Segment Start: Supplied entries

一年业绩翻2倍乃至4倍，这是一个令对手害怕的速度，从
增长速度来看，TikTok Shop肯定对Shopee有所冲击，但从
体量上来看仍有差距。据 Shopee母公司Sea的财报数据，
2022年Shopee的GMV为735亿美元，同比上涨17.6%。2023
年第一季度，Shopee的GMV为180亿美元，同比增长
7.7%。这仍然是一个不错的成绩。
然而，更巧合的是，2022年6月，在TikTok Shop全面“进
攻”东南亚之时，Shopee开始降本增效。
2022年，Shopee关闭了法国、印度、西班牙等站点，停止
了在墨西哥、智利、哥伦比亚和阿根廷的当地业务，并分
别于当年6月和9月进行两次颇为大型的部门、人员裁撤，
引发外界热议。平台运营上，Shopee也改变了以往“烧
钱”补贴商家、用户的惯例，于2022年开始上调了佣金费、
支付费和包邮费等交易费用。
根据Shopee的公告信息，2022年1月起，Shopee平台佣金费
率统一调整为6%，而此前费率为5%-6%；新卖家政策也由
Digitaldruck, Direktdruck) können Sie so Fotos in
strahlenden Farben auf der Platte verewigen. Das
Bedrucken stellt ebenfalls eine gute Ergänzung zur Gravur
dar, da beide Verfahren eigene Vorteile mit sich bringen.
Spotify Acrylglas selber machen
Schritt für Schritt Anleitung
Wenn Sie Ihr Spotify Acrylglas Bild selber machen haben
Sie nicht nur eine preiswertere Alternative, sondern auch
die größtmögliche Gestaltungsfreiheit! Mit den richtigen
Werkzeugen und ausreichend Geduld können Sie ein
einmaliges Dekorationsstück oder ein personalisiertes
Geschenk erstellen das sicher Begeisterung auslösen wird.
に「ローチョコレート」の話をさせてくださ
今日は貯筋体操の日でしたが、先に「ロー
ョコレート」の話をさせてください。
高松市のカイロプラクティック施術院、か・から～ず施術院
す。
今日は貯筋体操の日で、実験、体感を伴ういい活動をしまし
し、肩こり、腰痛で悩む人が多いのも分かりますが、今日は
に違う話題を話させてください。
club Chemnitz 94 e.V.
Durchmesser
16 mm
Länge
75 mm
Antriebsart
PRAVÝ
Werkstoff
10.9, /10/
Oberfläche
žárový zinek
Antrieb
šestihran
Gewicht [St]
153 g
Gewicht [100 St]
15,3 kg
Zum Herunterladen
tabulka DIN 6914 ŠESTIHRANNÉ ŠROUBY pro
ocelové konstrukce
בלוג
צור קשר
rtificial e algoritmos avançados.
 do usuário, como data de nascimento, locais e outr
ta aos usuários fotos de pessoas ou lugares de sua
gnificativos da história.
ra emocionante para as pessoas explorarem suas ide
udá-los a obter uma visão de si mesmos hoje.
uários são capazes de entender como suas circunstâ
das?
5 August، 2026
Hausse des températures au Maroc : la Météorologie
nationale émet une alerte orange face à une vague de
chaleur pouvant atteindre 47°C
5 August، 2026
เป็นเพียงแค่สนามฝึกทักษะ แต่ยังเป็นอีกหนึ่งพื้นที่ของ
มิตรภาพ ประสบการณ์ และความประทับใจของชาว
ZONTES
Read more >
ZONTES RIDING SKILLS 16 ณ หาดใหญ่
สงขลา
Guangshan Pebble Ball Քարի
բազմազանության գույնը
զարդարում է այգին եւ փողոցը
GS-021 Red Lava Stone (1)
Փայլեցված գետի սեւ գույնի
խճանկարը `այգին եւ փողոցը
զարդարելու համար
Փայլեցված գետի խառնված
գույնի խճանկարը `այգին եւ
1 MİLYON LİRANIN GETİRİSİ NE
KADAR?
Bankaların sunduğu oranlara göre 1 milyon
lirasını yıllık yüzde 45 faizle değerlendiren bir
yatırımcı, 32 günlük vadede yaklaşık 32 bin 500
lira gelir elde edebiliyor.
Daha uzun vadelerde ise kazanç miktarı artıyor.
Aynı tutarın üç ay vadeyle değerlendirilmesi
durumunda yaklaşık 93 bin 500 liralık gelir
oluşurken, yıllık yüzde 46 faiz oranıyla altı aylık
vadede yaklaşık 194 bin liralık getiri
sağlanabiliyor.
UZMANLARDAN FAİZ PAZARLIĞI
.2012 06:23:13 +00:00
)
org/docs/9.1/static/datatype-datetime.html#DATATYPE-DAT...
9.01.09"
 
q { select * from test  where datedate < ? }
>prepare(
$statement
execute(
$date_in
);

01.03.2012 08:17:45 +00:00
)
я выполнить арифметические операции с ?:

Segment End: Supplied entries

Written task
Copy every row above line for line, with no changes to any character or line break.

Completed task
一年业绩翻2倍乃至4倍，这是一个令对手害怕的速度，从
增长速度来看，TikTok Shop肯定对Shopee有所冲击，但从
体量上来看仍有差距。据 Shopee母公司Sea的财报数据，
2022年Shopee的GMV为735亿美元，同比上涨17.6%。2023
年第一季度，Shopee的GMV为180亿美元，同比增长
7.7%。这仍然是一个不错的成绩。
然而，更巧合的是，2022年6月，在TikTok Shop全面“进
攻”东南亚之时，Shopee开始降本增效。
2022年，Shopee关闭了法国、印度、西班牙等站点，停止
了在墨西哥、智利、哥伦比亚和阿根廷的当地业务，并分
别于当年6月和9月进行两次颇为大型的部门、人员裁撤，
引发外界热议。平台运营上，Shopee也改变了以往“烧
钱”补贴商家、用户的惯例，于2022年开始上调了佣金费、
支付费和包邮费等交易费用。
根据Shopee的公告信息，2022年1月起，Shopee平台佣金费
率统一调整为6%，而此前费率为5%-6%；新卖家政策也由
Digitaldruck, Direktdruck) können Sie so Fotos in
strahlenden Farben auf der Platte verewigen. Das
Bedrucken stellt ebenfalls eine gute Ergänzung zur Gravur
dar, da beide Verfahren eigene Vorteile mit sich bringen.
Spotify Acrylglas selber machen
Schritt für Schritt Anleitung
Wenn Sie Ihr Spotify Acrylglas Bild selber machen haben
Sie nicht nur eine preiswertere Alternative, sondern auch
die größtmögliche Gestaltungsfreiheit! Mit den richtigen
Werkzeugen und ausreichend Geduld können Sie ein
einmaliges Dekorationsstück oder ein personalisiertes
Geschenk erstellen das sicher Begeisterung auslösen wird.
に「ローチョコレート」の話をさせてくださ
今日は貯筋体操の日でしたが、先に「ロー
ョコレート」の話をさせてください。
高松市のカイロプラクティック施術院、か・から～ず施術院
す。
今日は貯筋体操の日で、実験、体感を伴ういい活動をしまし
し、肩こり、腰痛で悩む人が多いのも分かりますが、今日は
に違う話題を話させてください。
club Chemnitz 94 e.V.
Durchmesser
16 mm
Länge
75 mm
Antriebsart
PRAVÝ
Werkstoff
10.9, /10/
Oberfläche
žárový zinek
Antrieb
šestihran
Gewicht [St]
153 g
Gewicht [100 St]
15,3 kg
Zum Herunterladen
tabulka DIN 6914 ŠESTIHRANNÉ ŠROUBY pro
ocelové konstrukce
בלוג
צור קשר
rtificial e algoritmos avançados.
 do usuário, como data de nascimento, locais e outr
ta aos usuários fotos de pessoas ou lugares de sua
gnificativos da história.
ra emocionante para as pessoas explorarem suas ide
udá-los a obter uma visão de si mesmos hoje.
uários são capazes de entender como suas circunstâ
das?
5 August، 2026
Hausse des températures au Maroc : la Météorologie
nationale émet une alerte orange face à une vague de
chaleur pouvant atteindre 47°C
5 August، 2026
เป็นเพียงแค่สนามฝึกทักษะ แต่ยังเป็นอีกหนึ่งพื้นที่ของ
มิตรภาพ ประสบการณ์ และความประทับใจของชาว
ZONTES
Read more >
ZONTES RIDING SKILLS 16 ณ หาดใหญ่
สงขลา
Guangshan Pebble Ball Քարի
բազմազանության գույնը
զարդարում է այգին եւ փողոցը
GS-021 Red Lava Stone (1)
Փայլեցված գետի սեւ գույնի
խճանկարը `այգին եւ փողոցը
զարդարելու համար
Փայլեցված գետի խառնված
գույնի խճանկարը `այգին եւ
1 MİLYON LİRANIN GETİRİSİ NE
KADAR?
Bankaların sunduğu oranlara göre 1 milyon
lirasını yıllık yüzde 45 faizle değerlendiren bir
yatırımcı, 32 günlük vadede yaklaşık 32 bin 500
lira gelir elde edebiliyor.
Daha uzun vadelerde ise kazanç miktarı artıyor.
Aynı tutarın üç ay vadeyle değerlendirilmesi
durumunda yaklaşık 93 bin 500 liralık gelir
oluşurken, yıllık yüzde 46 faiz oranıyla altı aylık
vadede yaklaşık 194 bin liralık getiri
sağlanabiliyor.
UZMANLARDAN FAİZ PAZARLIĞI
.2012 06:23:13 +00:00
)
org/docs/9.1/static/datatype-datetime.html#DATATYPE-DAT...
9.01.09"
 
q { select * from test  where datedate < ? }
>prepare(
$statement
execute(
$date_in
);

01.03.2012 08:17:45 +00:00
)
я выполнить арифметические операции с ?:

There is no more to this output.